Anita O’Day just slays me when she sings at this tempo and you can hear her appear to be stretching to the limits of her range to hit just the right tremulous note. As is almost always the case with her, this version is personal, deeply felt, and indelible.
And the first set concludes with a spare cool version, opening with the light legato tone of Stan Getz’s tenor, which is soon counterpointed by the valve trombonist Bob Brookmeyer, who gently elbows Stan aside and takes over the melody statement, and then begins playing around with it. From there, the track reflects a familiar West-Coast kind of slow-cadenced airy interplay whose profundity becomes more evident the closer you listen.
The second set begins with Rosemary Clooney, who grew into a great ballad singer. So we should be happy that, late in her career, she recorded Rosemary Clooney Sings Ballads. That recording has a handful of brilliant performances; this one, on which Rosemary is backed by only the marvelous guitarist Ed Bickert (another JS favorite), is among them.
Then the organist Sam Yahel, long a Jazz Spectrum favorite, from his 1993 trio date with Peter Bernstein on guitar and the drummer Brian Blade. I don’t understand anything about techniques of playing the Hammond B3, so the sounds Sam coaxes from the instrument during the middle intervals of the tune, leading into Peter’s precise solo, which is far from flashy but only just perfect, are to me an enduring mystery. I love this version.

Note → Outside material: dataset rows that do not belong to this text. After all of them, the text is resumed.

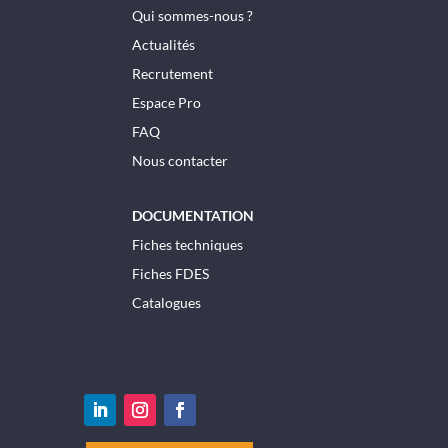
Qui sommes-nous ?
Actualités
Recrutement
Espace Pro
FAQ
Nous contacter
DOCUMENTATION
Fiches techniques
Fiches FDES
Catalogues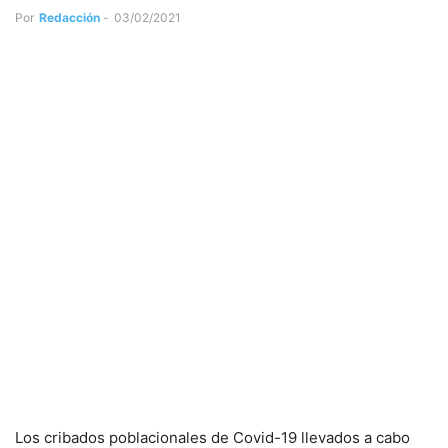
Por
Redacción
-
03/02/2021
Los cribados poblacionales de Covid-19 llevados a cabo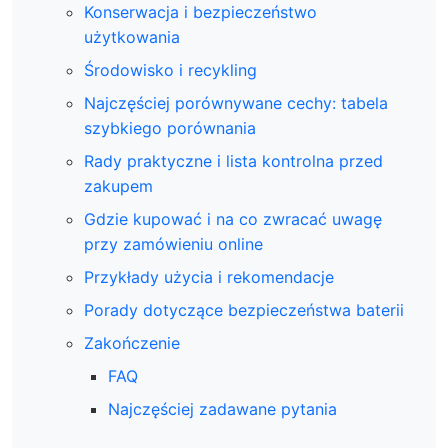
Konserwacja i bezpieczeństwo
użytkowania
Środowisko i recykling
Najczęściej porównywane cechy: tabela
szybkiego porównania
Rady praktyczne i lista kontrolna przed
zakupem
Gdzie kupować i na co zwracać uwagę
przy zamówieniu online
Przykłady użycia i rekomendacje
Porady dotyczące bezpieczeństwa baterii
Zakończenie
FAQ
Najczęściej zadawane pytania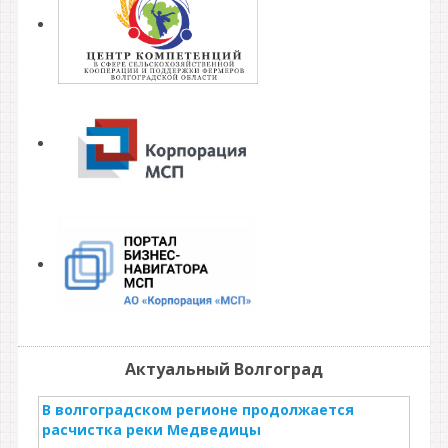
Актуальный Волгоград
В волгоградском регионе продолжается
расчистка реки Медведицы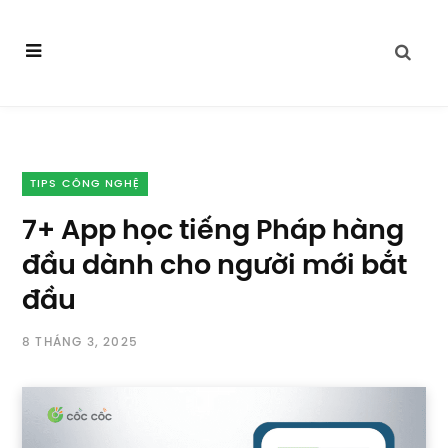
TIPS CÔNG NGHỆ
7+ App học tiếng Pháp hàng
đầu dành cho người mới bắt
đầu
8 THÁNG 3, 2025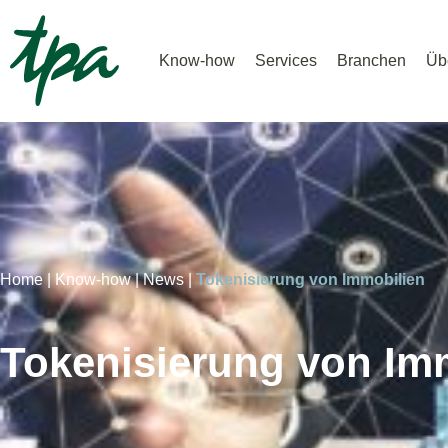
Know-how
Services
Branchen
Üb
Home |
Know-how |
News |
Tokenisierung von Immobilien
Tokenisierung von Im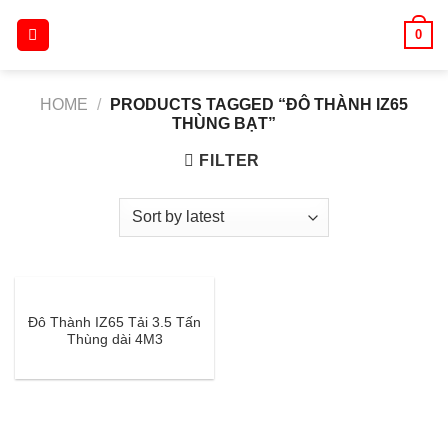
Skip
0
to
content
HOME
/
PRODUCTS TAGGED “ĐÔ THÀNH IZ65
THÙNG BẠT”
FILTER
Đô Thành IZ65 Tải 3.5 Tấn
Thùng dài 4M3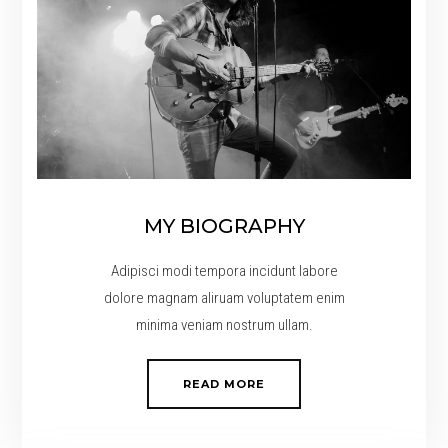
MY BIOGRAPHY
Adipisci modi tempora incidunt labore
dolore magnam aliruam voluptatem enim
minima veniam nostrum ullam.
READ MORE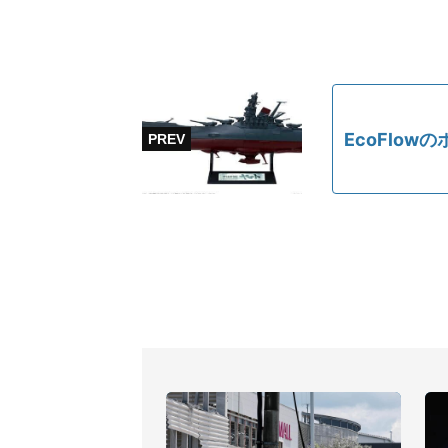
EcoFlow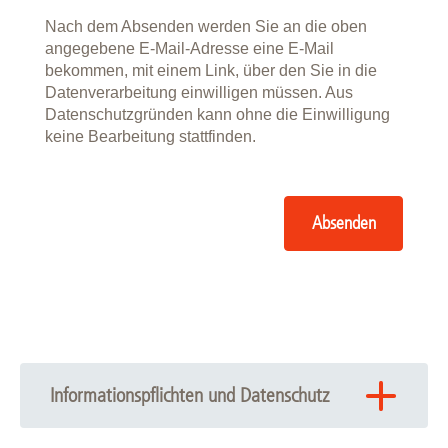
Nach dem Absenden werden Sie an die oben
angegebene E-Mail-Adresse eine E-Mail
bekommen, mit einem Link, über den Sie in die
Datenverarbeitung einwilligen müssen. Aus
Datenschutzgründen kann ohne die Einwilligung
keine Bearbeitung stattfinden.
Absenden
Informationspflichten und Datenschutz
Ich habe die folgenden Informationspflichten zur Kenntnis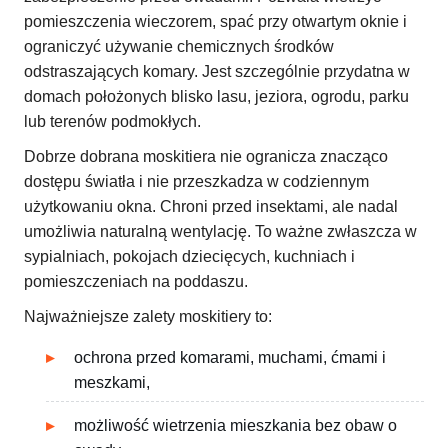
pomieszczenia wieczorem, spać przy otwartym oknie i
ograniczyć używanie chemicznych środków
odstraszających komary. Jest szczególnie przydatna w
domach położonych blisko lasu, jeziora, ogrodu, parku
lub terenów podmokłych.
Dobrze dobrana moskitiera nie ogranicza znacząco
dostępu światła i nie przeszkadza w codziennym
użytkowaniu okna. Chroni przed insektami, ale nadal
umożliwia naturalną wentylację. To ważne zwłaszcza w
sypialniach, pokojach dziecięcych, kuchniach i
pomieszczeniach na poddaszu.
Najważniejsze zalety moskitiery to:
ochrona przed komarami, muchami, ćmami i
meszkami,
możliwość wietrzenia mieszkania bez obaw o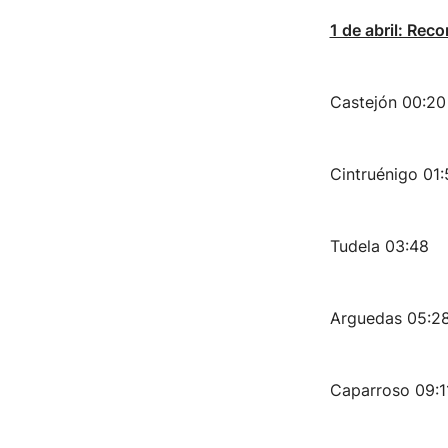
1 de abril: Reco
Castejón 00:20
Cintruénigo 01:
Tudela 03:48
Arguedas 05:2
Caparroso 09:1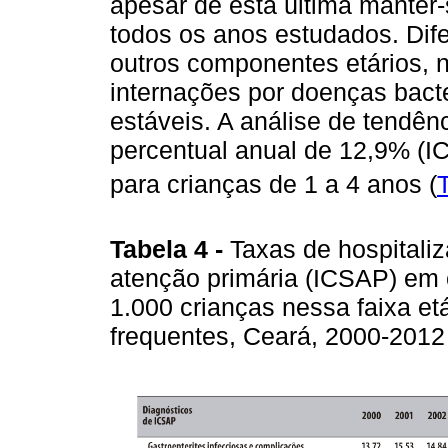
apesar de esta última manter
todos os anos estudados. Di
outros componentes etários, n
internações por doenças bact
estáveis. A análise de tendên
percentual anual de 12,9% (I
para crianças de 1 a 4 anos (
Tabela 4 -
Taxas de hospitali
atenção primária (ICSAP) em 
1.000 crianças nessa faixa et
frequentes, Ceará, 2000-201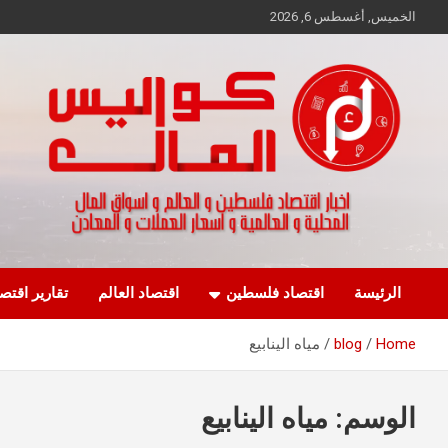
Ski
الخميس, أغسطس 6, 2026
t
conten
اخبار اقتصاد فلسطين و العالم و تقارير اسواق المال و العملات
كواليس المال
الرئيسة
اقتصاد فلسطين
اقتصاد العالم
تقارير اقتص
Home
blog
مياه الينابيع
الوسم:
مياه الينابيع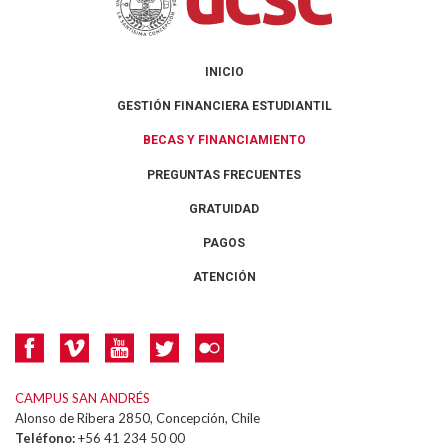
INICIO
GESTIÓN FINANCIERA ESTUDIANTIL
BECAS Y FINANCIAMIENTO
PREGUNTAS FRECUENTES
GRATUIDAD
PAGOS
ATENCIÓN
CAMPUS SAN ANDRÉS
Alonso de Ribera 2850, Concepción, Chile
Teléfono:
+56 41 234 50 00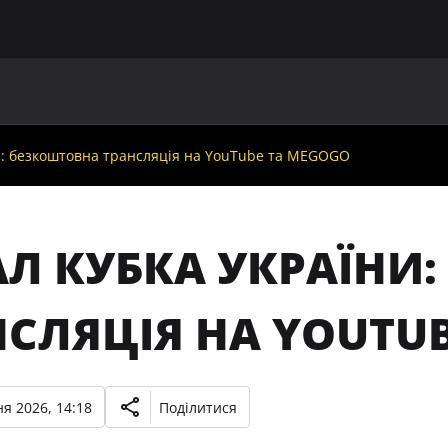
ГОЛОВНА
ПРО УАФ
ЗБІРНІ
ЧЛЕНИ УАФ
НО
и: безкоштовна трансляція на YouTube та MEGOGO
АЛ КУБКА УКРАЇНИ
НСЛЯЦІЯ НА YOUTU
я 2026, 14:18
Поділитися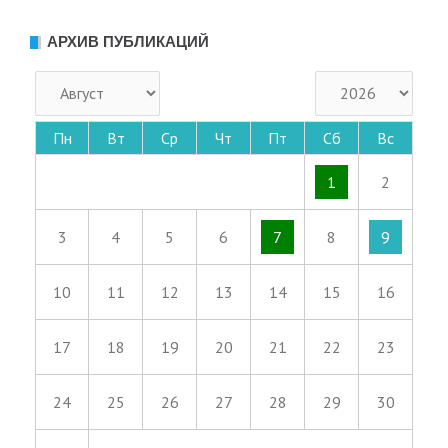
АРХИВ ПУБЛИКАЦИЙ
Пн
Вт
Ср
Чт
Пт
Сб
Вс
1
2
3
4
5
6
7
8
9
10
11
12
13
14
15
16
17
18
19
20
21
22
23
24
25
26
27
28
29
30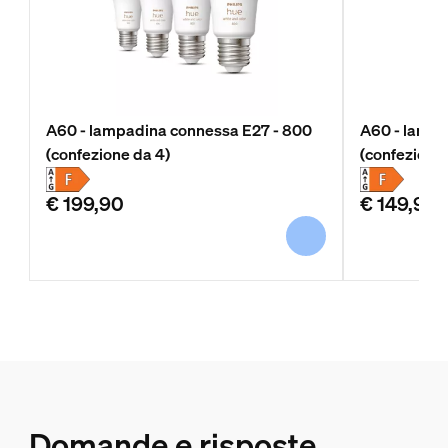
A60 - lampadina connessa E27 - 800
A60 - lampa
(confezione da 4)
(confezione 
€ 199,90
€ 149,90
Domande e risposte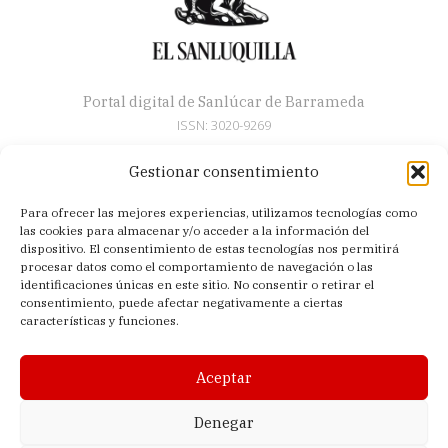
Portal digital de Sanlúcar de Barrameda
ISSN: 3020-9269
Gestionar consentimiento
Secciones
Para ofrecer las mejores experiencias, utilizamos tecnologías como
Artículos
las cookies para almacenar y/o acceder a la información del
Semana Santa
dispositivo. El consentimiento de estas tecnologías nos permitirá
procesar datos como el comportamiento de navegación o las
Nosotros
identificaciones únicas en este sitio. No consentir o retirar el
consentimiento, puede afectar negativamente a ciertas
Acerca de
características y funciones.
Contacto
Política de privacidad
Aceptar
Aviso legal
Política de cookies (UE)
Denegar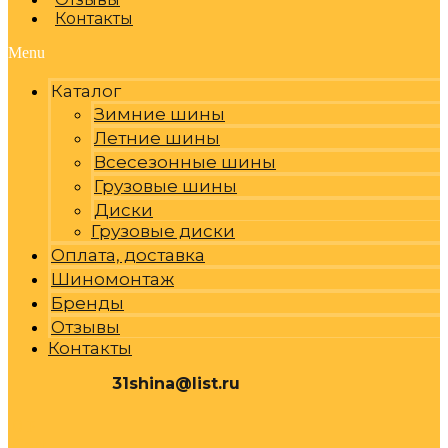
Контакты
Menu
Каталог
Зимние шины
Летние шины
Всесезонные шины
Грузовые шины
Диски
Грузовые диски
Оплата, доставка
Шиномонтаж
Бренды
Отзывы
Контакты
31shina@list.ru
0
Р
Cart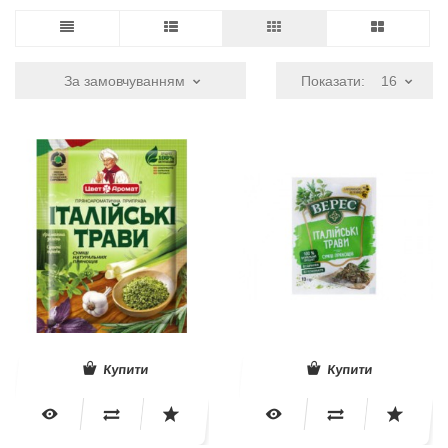
За замовчуванням
Показати:
16
Купити
Купити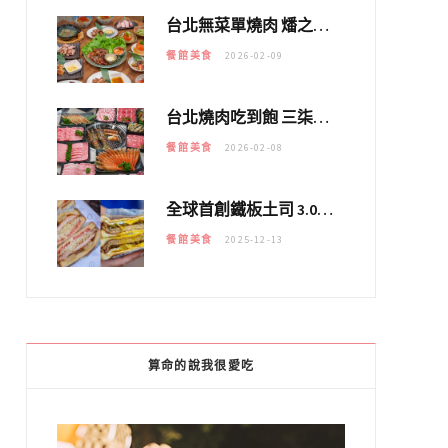
台北無菜單燒肉 燔之亭 燒肉場｜延吉街的 $980個人無菜單「雞」料理～
餐館美食
2026-02-09
台北燒肉吃到飽 三柒燒肉專門店｜日本A5和牛×龍蝦蟹腳雙拼，海陸霸氣開吃！
餐館美食
2026-02-08
全球首創鐵板土司 3.0 登場！扶旺號的全新高度 ｜漢堡換成鐵板土司，把台式靈魂塞得滿滿的！！
餐館美食
2025-12-13
算命的說我很愛吃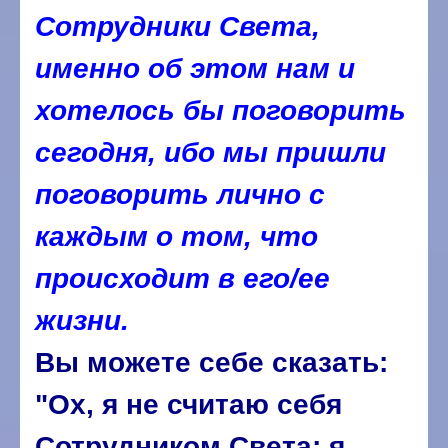
Сотрудники Света,
именно об этом нам и
хотелось бы поговорить
сегодня, ибо мы пришли
поговорить лично с
каждым о том, что
происходит в его/ее
жизни.
Вы можете себе сказать:
"Ох, я не считаю себя
Сотрудником Света; я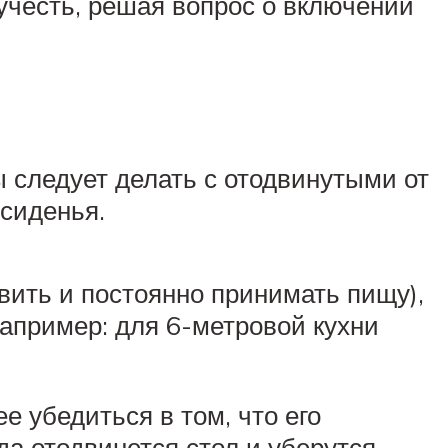
учесть, решая вопрос о включении
 следует делать с отодвинутыми от
 сиденья.
овить и постоянно принимать пищу),
апример: для 6-метровой кухни
е убедиться в том, что его
а отодвинется стол и уберутся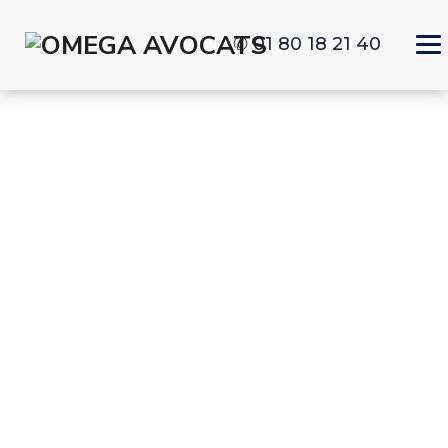
✆ 01 80 18 21 40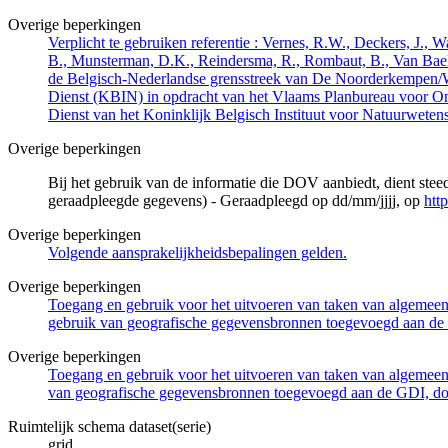
Overige beperkingen
Verplicht te gebruiken referentie : Vernes, R.W., Deckers, J.,
B., Munsterman, D.K., Reindersma, R., Rombaut, B., Van Bae
de Belgisch-Nederlandse grensstreek van De Noorderkempen/
Dienst (KBIN) in opdracht van het Vlaams Planbureau voor O
Dienst van het Koninklijk Belgisch Instituut voor Natuurwet
Overige beperkingen
Bij het gebruik van de informatie die DOV aanbiedt, dient ste
geraadpleegde gegevens) - Geraadpleegd op dd/mm/jjjj, op
htt
Overige beperkingen
Volgende aansprakelijkheidsbepalingen gelden.
Overige beperkingen
Toegang en gebruik voor het uitvoeren van taken van algemeen 
gebruik van geografische gegevensbronnen toegevoegd aan de 
Overige beperkingen
Toegang en gebruik voor het uitvoeren van taken van algemeen 
van geografische gegevensbronnen toegevoegd aan de GDI, door
Ruimtelijk schema dataset(serie)
grid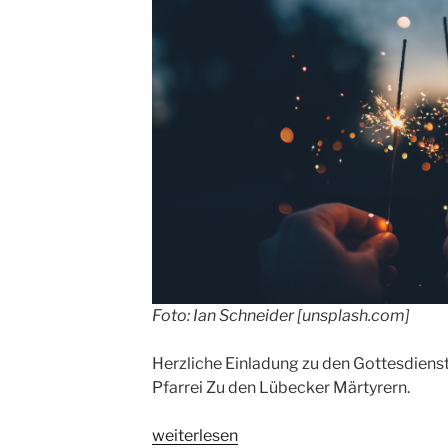
Foto: Ian Schneider [unsplash.com]
Herzliche Einladung zu den Gottesdienste
Pfarrei Zu den Lübecker Märtyrern.
„Gottesdienste
weiterlesen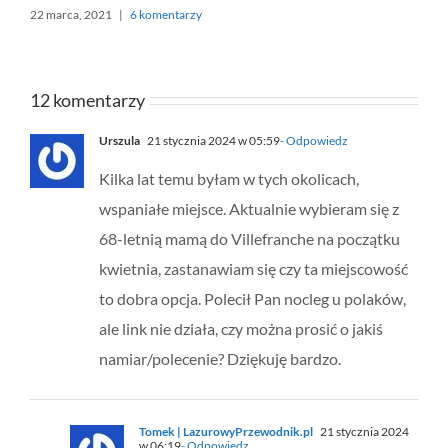
22 marca, 2021
|
6 komentarzy
12 komentarzy
Urszula
21 stycznia 2024 w 05:59
- Odpowiedz
Kilka lat temu byłam w tych okolicach,
wspaniałe miejsce. Aktualnie wybieram się z
68-letnią mamą do Villefranche na początku
kwietnia, zastanawiam się czy ta miejscowość
to dobra opcja. Polecił Pan nocleg u polaków,
ale link nie działa, czy można prosić o jakiś
namiar/polecenie? Dziękuję bardzo.
Tomek | LazurowyPrzewodnik.pl
21 stycznia 2024
w 06:19
- Odpowiedz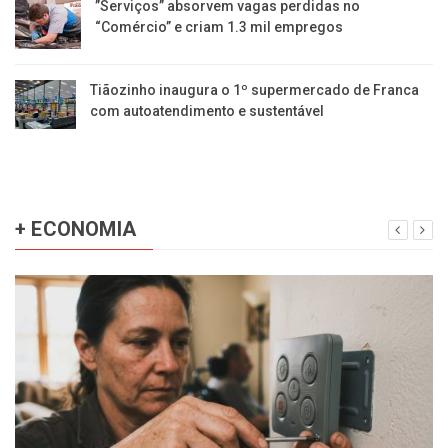
​”Serviços” absorvem vagas perdidas no
“Comércio” e criam 1.3 mil empregos
Tiãozinho inaugura o 1º supermercado de Franca
com autoatendimento e sustentável
+ ECONOMIA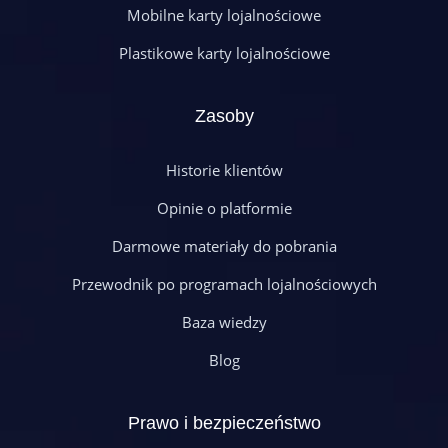
Mobilne karty lojalnościowe
Plastikowe karty lojalnościowe
Zasoby
Historie klientów
Opinie o platformie
Darmowe materiały do pobrania
Przewodnik po programach lojalnościowych
Baza wiedzy
Blog
Prawo i bezpieczeństwo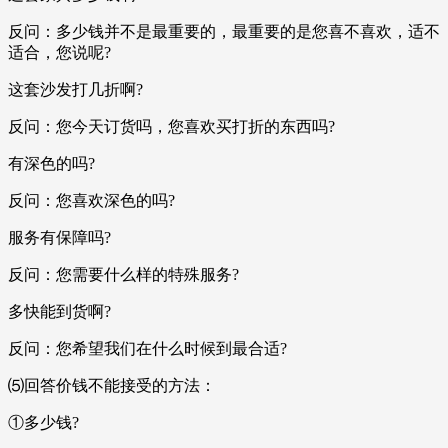
反问：多少钱并不是最重要的，最重要的是您喜不喜欢，适不
适合，您说呢?
这套沙发打几折啊?
反问：您今天订货吗，您喜欢买打折的东西吗?
有深色的吗?
反问：您喜欢深色的吗?
服务有保障吗?
反问：您需要什么样的特殊服务?
多快能到货啊?
反问：您希望我们在什么时候到最合适?
⑸回答价钱不能接受的方法：
①多少钱?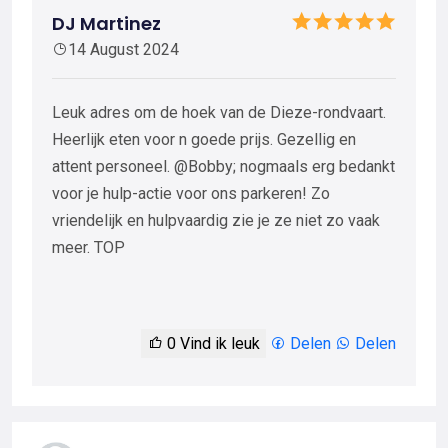
DJ Martinez
14 August 2024
Leuk adres om de hoek van de Dieze-rondvaart.
Heerlijk eten voor n goede prijs. Gezellig en
attent personeel. @Bobby; nogmaals erg bedankt
voor je hulp-actie voor ons parkeren! Zo
vriendelijk en hulpvaardig zie je ze niet zo vaak
meer. TOP
0
Vind ik leuk
Delen
Delen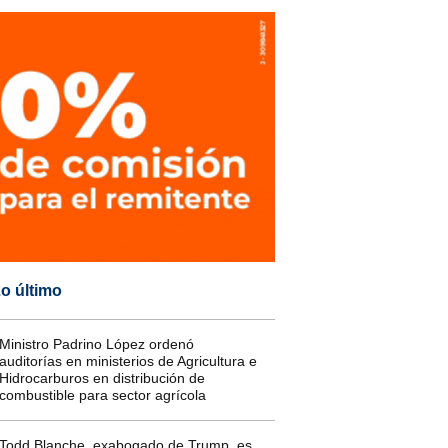
o último
Ministro Padrino López ordenó
auditorías en ministerios de Agricultura e
Hidrocarburos en distribución de
combustible para sector agrícola
Todd Blanche, exabogado de Trump, es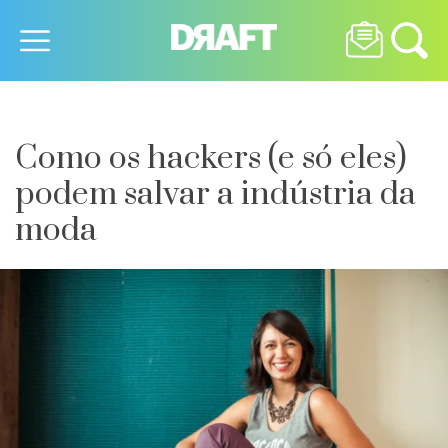
Como os hackers (e só eles)
podem salvar a indústria da
moda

Next we have Carmen McRae, singing in 1958 on her record Birds of a Feather. The arrangement of Ralph Burns presents Carmen, as he so often did with favored singers, in a sort of lofty prominence. At the time, Carmen had settled into her it-girl status, having been voted best new female vocalist by DownBeat a few years earlier. And her unique way with a lyric, which she credited to her years scuffling through Chicago clubs, was now abetted by her immense confidence in phrasing.
And the survey concludes with Sonny Rollins turning in the kind of tour-de-de force ballad statement and improvisation for which he has long been revered.
O, Aly, a final thing: it’s really true that, on one of the nights we crossed Berkeley Square to eat the world’s best burrata, there was a moon lingering over London town. I know, ‘cuz I was there.